§ **WORK INSTRUCTION**:
Search for the word "radius" in the entries. Each line that holds it should be copied.
###
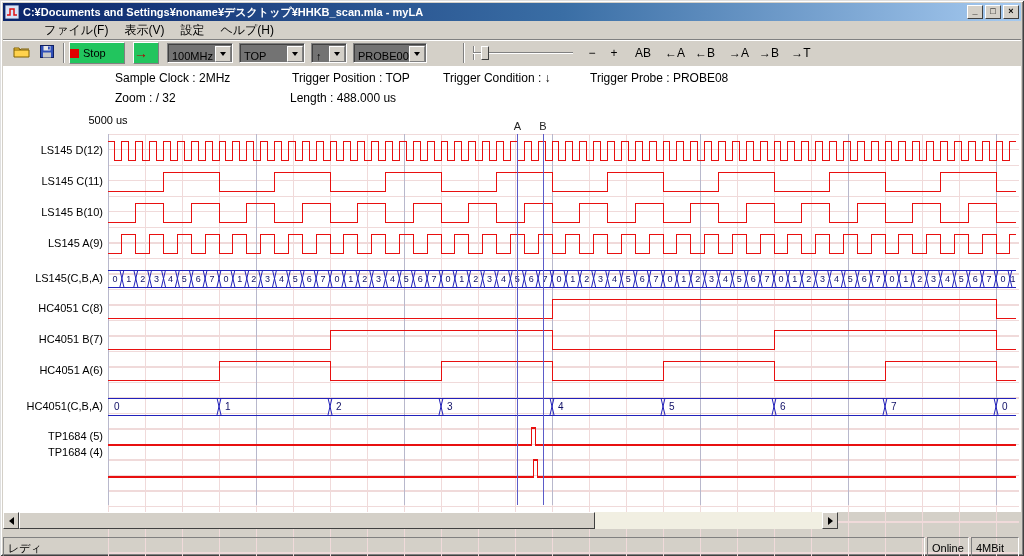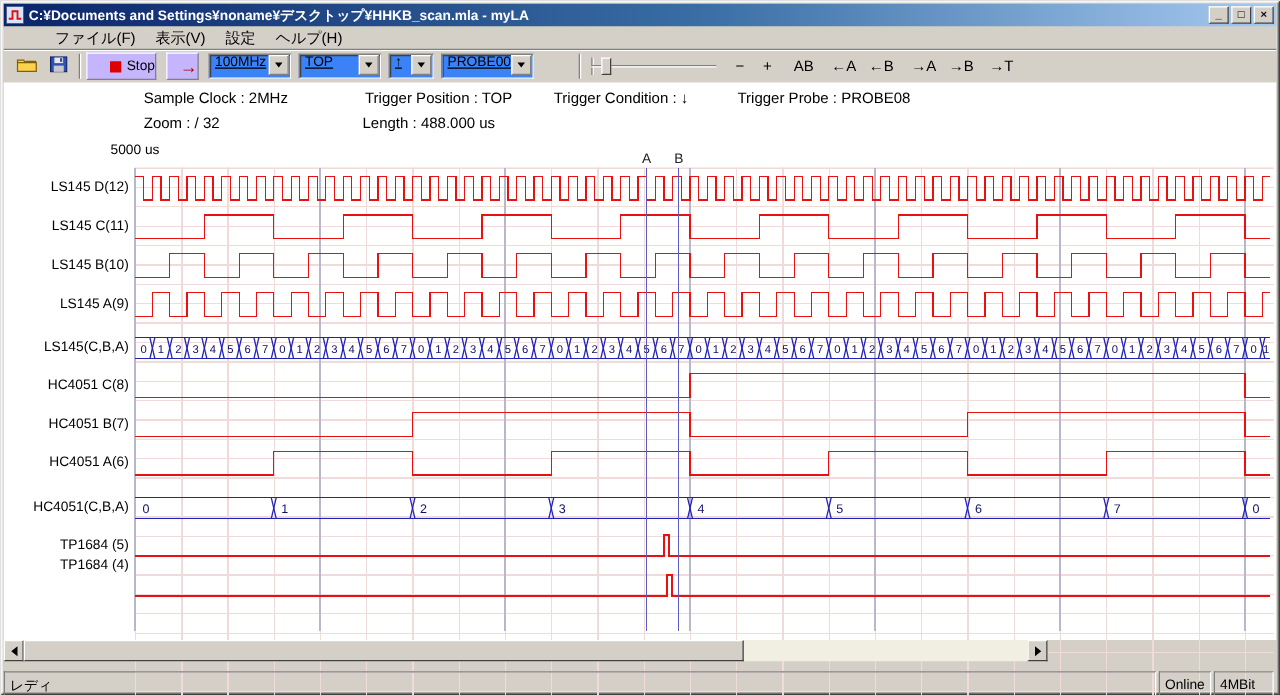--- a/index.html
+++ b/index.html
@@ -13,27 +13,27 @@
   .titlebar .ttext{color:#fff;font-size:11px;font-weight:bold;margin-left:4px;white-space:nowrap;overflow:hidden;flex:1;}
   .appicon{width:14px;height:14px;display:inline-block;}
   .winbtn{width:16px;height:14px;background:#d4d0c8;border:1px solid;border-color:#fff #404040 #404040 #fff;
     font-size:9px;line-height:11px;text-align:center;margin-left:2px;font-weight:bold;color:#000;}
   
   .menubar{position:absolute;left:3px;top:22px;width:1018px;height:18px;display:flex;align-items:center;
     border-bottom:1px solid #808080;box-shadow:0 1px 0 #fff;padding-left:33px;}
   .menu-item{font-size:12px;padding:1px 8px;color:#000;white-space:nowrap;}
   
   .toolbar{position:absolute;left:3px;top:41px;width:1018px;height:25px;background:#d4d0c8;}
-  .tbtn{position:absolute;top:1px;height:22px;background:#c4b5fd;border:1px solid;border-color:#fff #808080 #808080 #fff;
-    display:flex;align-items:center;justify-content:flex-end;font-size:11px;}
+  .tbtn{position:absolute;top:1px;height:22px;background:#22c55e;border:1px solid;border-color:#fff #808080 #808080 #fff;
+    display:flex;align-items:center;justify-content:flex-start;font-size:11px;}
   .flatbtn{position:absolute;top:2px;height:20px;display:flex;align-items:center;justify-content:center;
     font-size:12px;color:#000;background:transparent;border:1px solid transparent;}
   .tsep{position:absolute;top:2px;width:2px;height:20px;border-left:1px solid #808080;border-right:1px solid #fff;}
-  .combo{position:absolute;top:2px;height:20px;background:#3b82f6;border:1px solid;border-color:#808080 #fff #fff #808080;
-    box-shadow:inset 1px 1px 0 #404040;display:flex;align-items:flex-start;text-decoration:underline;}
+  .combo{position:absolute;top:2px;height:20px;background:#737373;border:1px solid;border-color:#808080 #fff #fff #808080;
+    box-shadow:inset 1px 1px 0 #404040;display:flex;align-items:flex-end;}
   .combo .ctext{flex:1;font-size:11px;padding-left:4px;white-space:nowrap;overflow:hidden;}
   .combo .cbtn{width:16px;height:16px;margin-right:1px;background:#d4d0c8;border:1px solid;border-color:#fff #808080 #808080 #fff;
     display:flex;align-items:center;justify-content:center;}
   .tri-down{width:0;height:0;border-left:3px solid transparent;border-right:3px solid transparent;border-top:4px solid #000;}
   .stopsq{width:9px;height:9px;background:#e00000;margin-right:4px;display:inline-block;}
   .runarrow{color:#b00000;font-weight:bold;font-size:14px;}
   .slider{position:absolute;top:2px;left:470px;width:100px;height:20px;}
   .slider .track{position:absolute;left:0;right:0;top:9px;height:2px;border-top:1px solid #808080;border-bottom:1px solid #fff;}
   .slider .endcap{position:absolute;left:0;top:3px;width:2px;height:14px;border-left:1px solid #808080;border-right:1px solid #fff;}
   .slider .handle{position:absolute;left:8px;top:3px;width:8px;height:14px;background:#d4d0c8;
###
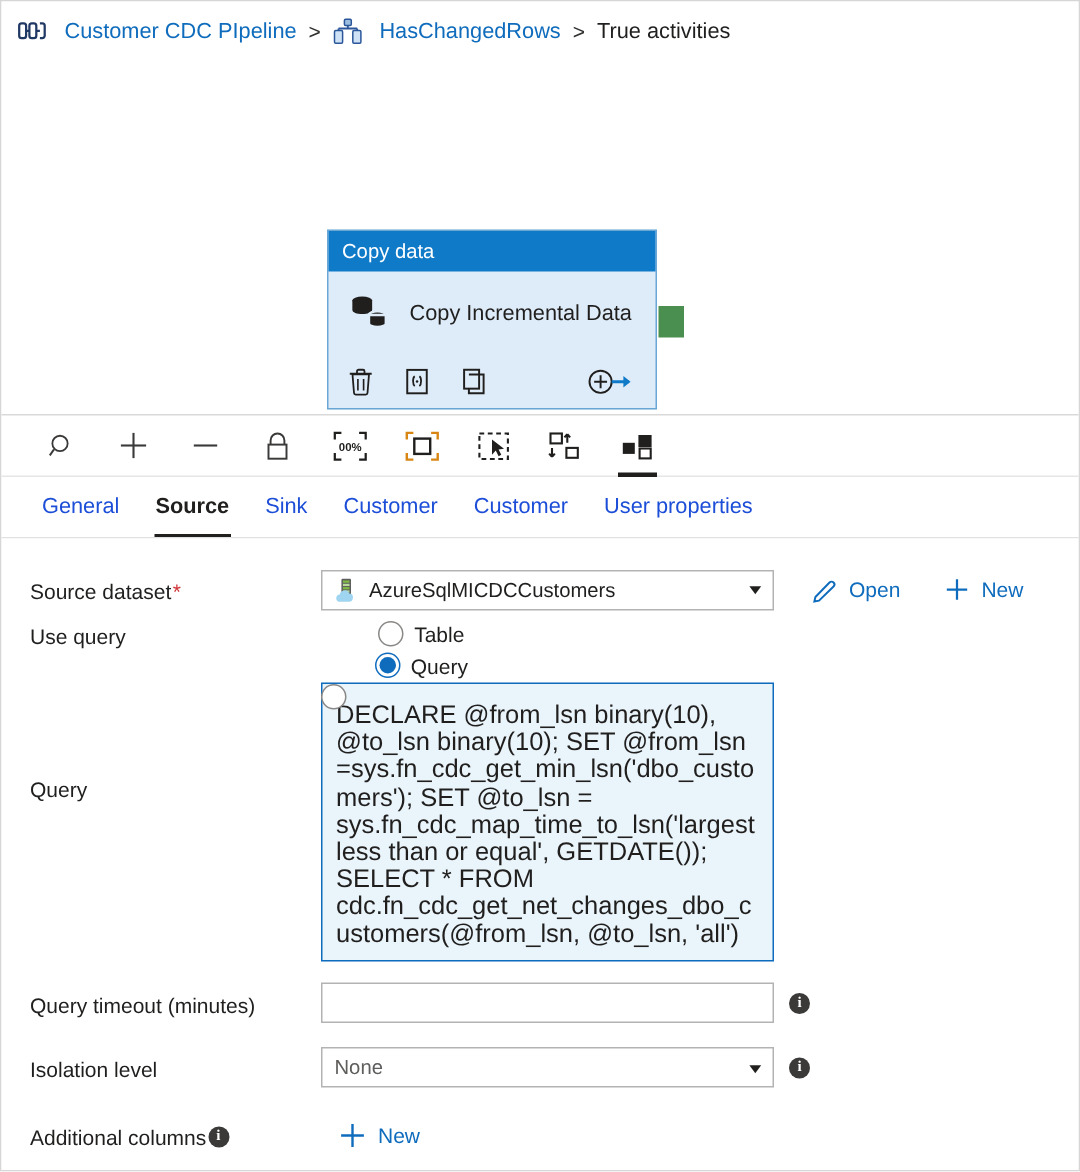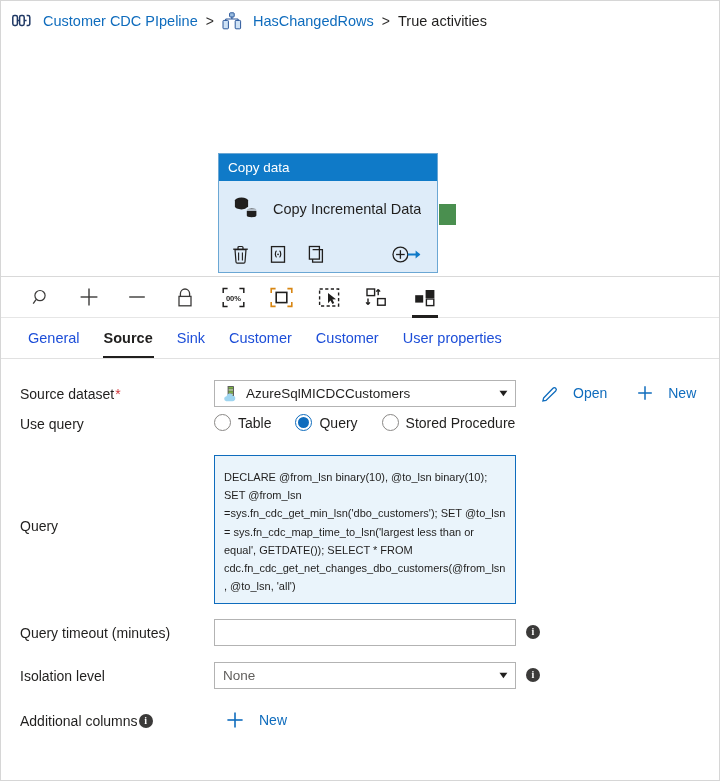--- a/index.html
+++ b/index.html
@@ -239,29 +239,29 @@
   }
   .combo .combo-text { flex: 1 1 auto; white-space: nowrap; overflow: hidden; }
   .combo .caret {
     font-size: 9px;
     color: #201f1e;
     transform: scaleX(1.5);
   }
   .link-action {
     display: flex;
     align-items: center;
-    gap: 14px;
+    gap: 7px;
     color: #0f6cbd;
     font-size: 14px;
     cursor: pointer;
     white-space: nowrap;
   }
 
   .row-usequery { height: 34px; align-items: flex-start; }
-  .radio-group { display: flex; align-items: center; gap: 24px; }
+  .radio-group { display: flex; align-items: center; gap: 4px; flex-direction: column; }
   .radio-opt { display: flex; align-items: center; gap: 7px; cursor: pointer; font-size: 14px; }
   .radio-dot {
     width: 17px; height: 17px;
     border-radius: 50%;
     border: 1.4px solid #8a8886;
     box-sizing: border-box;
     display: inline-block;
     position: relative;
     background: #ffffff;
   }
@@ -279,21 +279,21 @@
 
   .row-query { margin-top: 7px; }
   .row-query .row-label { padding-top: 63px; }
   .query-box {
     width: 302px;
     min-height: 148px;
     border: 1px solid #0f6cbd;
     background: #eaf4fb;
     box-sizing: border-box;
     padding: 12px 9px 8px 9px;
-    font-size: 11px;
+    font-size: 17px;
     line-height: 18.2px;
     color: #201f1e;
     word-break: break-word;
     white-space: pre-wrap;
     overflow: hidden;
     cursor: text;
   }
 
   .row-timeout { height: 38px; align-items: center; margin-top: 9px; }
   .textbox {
###
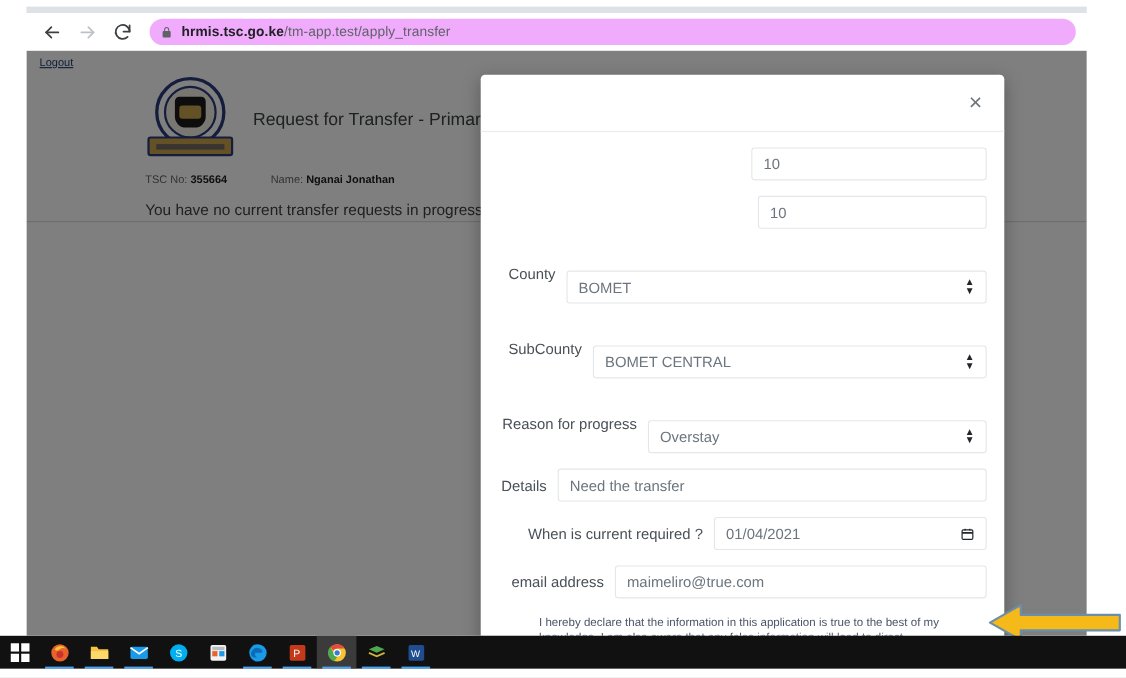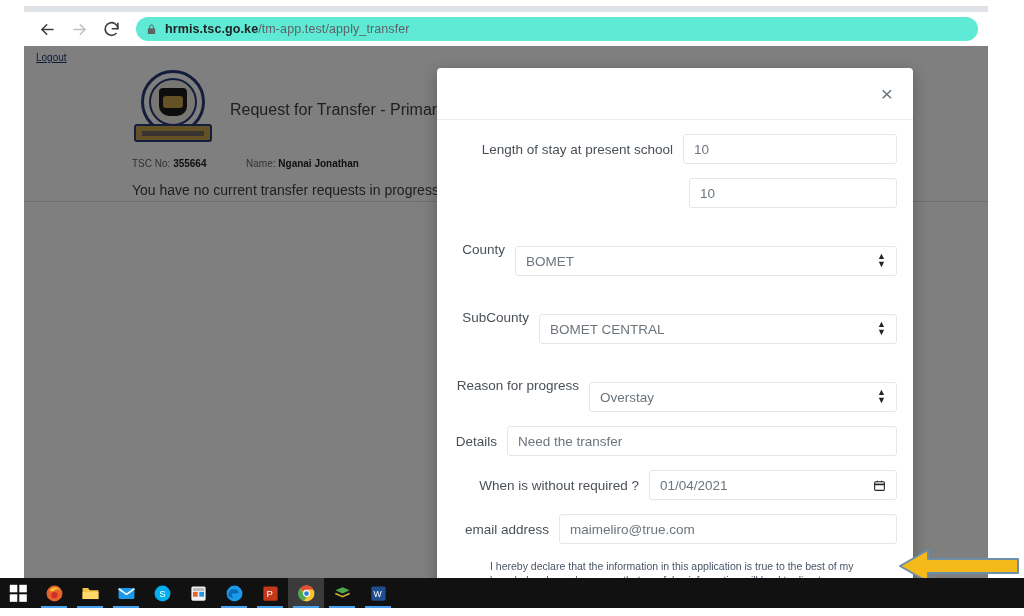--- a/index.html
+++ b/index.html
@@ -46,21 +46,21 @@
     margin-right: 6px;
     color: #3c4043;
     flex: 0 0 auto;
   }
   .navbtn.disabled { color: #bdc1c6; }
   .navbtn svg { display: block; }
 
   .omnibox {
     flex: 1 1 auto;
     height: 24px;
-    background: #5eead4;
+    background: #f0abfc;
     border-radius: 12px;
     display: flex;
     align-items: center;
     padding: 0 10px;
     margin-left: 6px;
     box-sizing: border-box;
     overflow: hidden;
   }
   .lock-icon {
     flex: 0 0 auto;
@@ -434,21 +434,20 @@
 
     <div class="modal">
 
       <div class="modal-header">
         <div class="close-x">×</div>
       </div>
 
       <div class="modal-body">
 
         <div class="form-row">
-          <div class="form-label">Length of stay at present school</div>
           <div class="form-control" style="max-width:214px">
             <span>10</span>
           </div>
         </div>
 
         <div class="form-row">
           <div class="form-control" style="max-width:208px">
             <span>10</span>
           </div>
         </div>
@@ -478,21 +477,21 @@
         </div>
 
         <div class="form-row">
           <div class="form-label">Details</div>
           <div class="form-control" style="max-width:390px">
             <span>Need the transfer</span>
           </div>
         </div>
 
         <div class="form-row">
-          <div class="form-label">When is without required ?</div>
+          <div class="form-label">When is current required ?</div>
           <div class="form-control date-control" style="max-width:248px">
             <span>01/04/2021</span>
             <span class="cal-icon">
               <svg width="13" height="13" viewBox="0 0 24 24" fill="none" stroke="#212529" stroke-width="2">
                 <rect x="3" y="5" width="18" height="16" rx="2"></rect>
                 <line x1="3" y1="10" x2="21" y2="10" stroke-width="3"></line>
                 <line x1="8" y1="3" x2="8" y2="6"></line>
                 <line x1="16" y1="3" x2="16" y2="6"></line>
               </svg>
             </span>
###
§ **YOUR SOLUTION**:
     border-radius: 50%;
     border-radius: 12px;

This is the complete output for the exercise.